Recognising that allows me, now that I’m not in that IUD-infused haze of extreme, not-normal-for-me, anxiety, with my body being even less mine, to say ‘that man exacerbated the situation because he was an older man who was probably taught to always help girls and is a product of a society which taught him to expect gratitude for interfering’ and to say ‘he disrespected my refusal and made me uncomfortable and upset, which triggered the panic attack’. It allows me to say that the family friend who was pressuring me to accept her help over SMS overstepped by calling my mum to tell her I had crashed the car.
By defining what I am responsible for by what I am not responsible for, it allows me to say ‘this is what I can control and this is what I cannot control’ and to control what I can in order to assess what I cannot.
It’s the evolution of ‘externalisation’, a therapy tool which puts inner statements in the purview of a third party to enable a person to assess them objectively, and therefore learn what is helpful, what isn’t, what can be controlled, and what cannot.
If I cannot control the outcome, it isn’t my responsibility. If other people need to act a certain way to get that outcome, it isn’t my responsibility. If the entire outcome is based around someone being a decent and mildly considerate non-assaulting-others human being, it is definitely not my responsibility.
And there you have it. It isn’t my responsibility to change how I am to stop people behaving weirdly around me. It’s on them to not be weird. I can choose not to be around them, if I know they’ll cross a boundary, like I won’t go to that shop again, and I won’t make a police report unless it’s unavoidable. I won’t change how I dress, or that I don’t talk, or what I write, because the problem isn’t me – it’s people reacting to me, and I can’t control that. I can’t influence that.
But, for the record, when the same guy contacted me again, a few years later, and I recognised his signature, the way he spoke, the words he used, his profile… the person who served the subpoena on me was the same one who’d had me in that room.
“Nice to see you again,” I said.
“I didn’t recognise your name,” he said. But he remembered me, as I stood there, dressed in a gender conforming monkey suit, made up and neat and projecting ‘I got here despite what you did to me’.
The day before the trial, I received a phone call from the charging officer. Rather than face me, he’d changed his plea. There would be no trial.
The fact that I’d agreed to testify, in the end, that I’d been strong enough to go through with it, even though it didn’t happen (which I didn’t tell anyone at work, because I took the days off anyway for self-care, because well, it was old work), was then used against me when I applied for workers comp. It wasn’t her, she said. I had been raped. I had to testify. It was very stressful, and she said she hated dealing with me because I was unstable.
She only knew because I’d said ‘I’m taking time off’ and she wouldn’t let me leave her office until I told her why, and since I’d been served at work, there wasn’t any point hiding it. She made the rape part up, not knowing it was true, because all I said was ‘I have to testify against a paedophile’, and it sounded better to say he hurt me.
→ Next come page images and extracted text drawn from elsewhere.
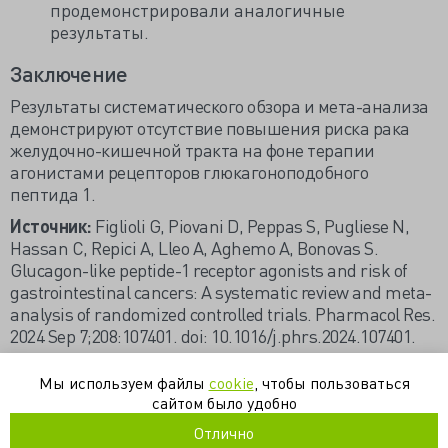
продемонстрировали аналогичные
результаты.
Заключение
Результаты систематического обзора и мета-анализа
демонстрируют отсутствие повышения риска рака
желудочно-кишечной тракта на фоне терапии
агонистами рецепторов глюкагоноподобного
пептида 1.
Источник:
Figlioli G, Piovani D, Peppas S, Pugliese N,
Hassan C, Repici A, Lleo A, Aghemo A, Bonovas S.
Glucagon-like peptide-1 receptor agonists and risk of
gastrointestinal cancers: A systematic review and meta-
analysis of randomized controlled trials. Pharmacol Res.
2024 Sep 7;208:107401. doi: 10.1016/j.phrs.2024.107401.
Источник
Мы используем файлы
cookie
, чтобы пользоваться
сайтом было удобно
колоректальный рак
онкология
эндокринология
Отлично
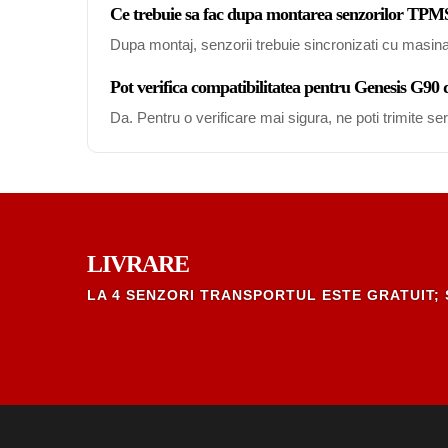
Ce trebuie sa fac dupa montarea senzorilor TPM
Dupa montaj, senzorii trebuie sincronizati cu masin
Pot verifica compatibilitatea pentru Genesis G90
Da. Pentru o verificare mai sigura, ne poti trimite s
LIVRARE
LA 4 SENZORI TRANSPORTUL ESTE GRATUIT; 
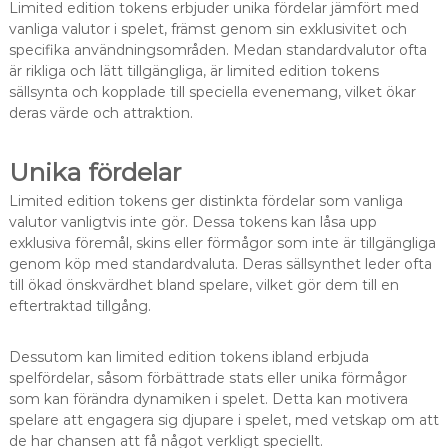
Limited edition tokens erbjuder unika fördelar jämfört med
vanliga valutor i spelet, främst genom sin exklusivitet och
specifika användningsområden. Medan standardvalutor ofta
är rikliga och lätt tillgängliga, är limited edition tokens
sällsynta och kopplade till speciella evenemang, vilket ökar
deras värde och attraktion.
Unika fördelar
Limited edition tokens ger distinkta fördelar som vanliga
valutor vanligtvis inte gör. Dessa tokens kan låsa upp
exklusiva föremål, skins eller förmågor som inte är tillgängliga
genom köp med standardvaluta. Deras sällsynthet leder ofta
till ökad önskvärdhet bland spelare, vilket gör dem till en
eftertraktad tillgång.
Dessutom kan limited edition tokens ibland erbjuda
spelfördelar, såsom förbättrade stats eller unika förmågor
som kan förändra dynamiken i spelet. Detta kan motivera
spelare att engagera sig djupare i spelet, med vetskap om att
de har chansen att få något verkligt speciellt.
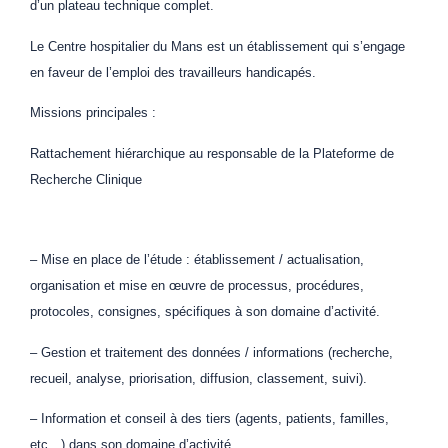
d’un plateau technique complet.
Le Centre hospitalier du Mans est un établissement qui s’engage
en faveur de l’emploi des travailleurs handicapés.
Missions principales :
Rattachement hiérarchique au responsable de la Plateforme de
Recherche Clinique
– Mise en place de l’étude : établissement / actualisation,
organisation et mise en œuvre de processus, procédures,
protocoles, consignes, spécifiques à son domaine d’activité.
– Gestion et traitement des données / informations (recherche,
recueil, analyse, priorisation, diffusion, classement, suivi).
– Information et conseil à des tiers (agents, patients, familles,
etc…) dans son domaine d’activité.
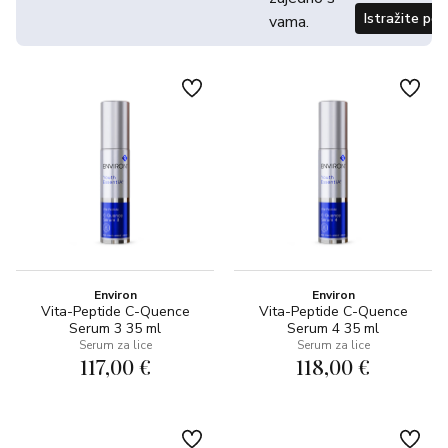
Istražite po
vama.
Environ
Environ
Vita-Peptide C-Quence
Vita-Peptide C-Quence
Serum 3 35 ml
Serum 4 35 ml
Serum za lice
Serum za lice
117,00 €
118,00 €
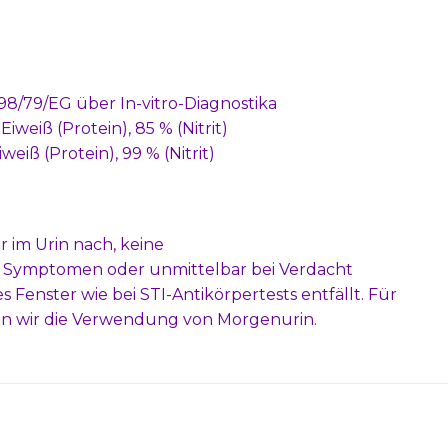
 98/79/EG über In-vitro-Diagnostika
Eiweiß (Protein), 85 % (Nitrit)
weiß (Protein), 99 % (Nitrit)
 im Urin nach, keine
ten Symptomen oder unmittelbar bei Verdacht
s Fenster wie bei STI-Antikörpertests entfällt. Für
en wir die Verwendung von Morgenurin.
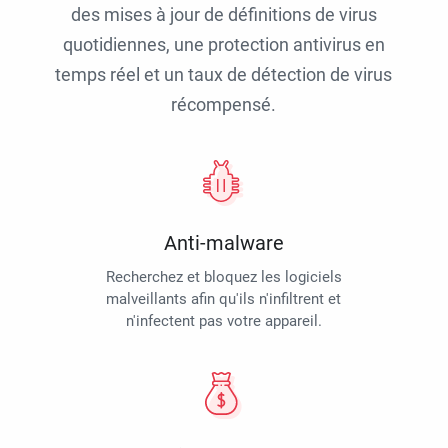
des mises à jour de définitions de virus
quotidiennes, une protection antivirus en
temps réel et un taux de détection de virus
récompensé.
Anti-malware
Recherchez et bloquez les logiciels
malveillants afin qu'ils n'infiltrent et
n'infectent pas votre appareil.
That she didn’t tell the truth to the investigators was her responsibility. What she did to me was her responsibility. Hiding it is no longer my responsibility. The fact that choosing to testify had consequences for my work should also not be my responsibility, because that shouldn’t have happened in the first place. But it did, and it happens for other people too. As long as it continues to happen, then a victim’s responsibility to themselves will outweigh whatever responsibility society puts on them and displaces from the person who harmed them.
Taking on responsibility that isn’t mine isn’t going to do anything but reinforce a bad dynamic, one which continues victimisation and abuse and allows the system to repeatedly fail.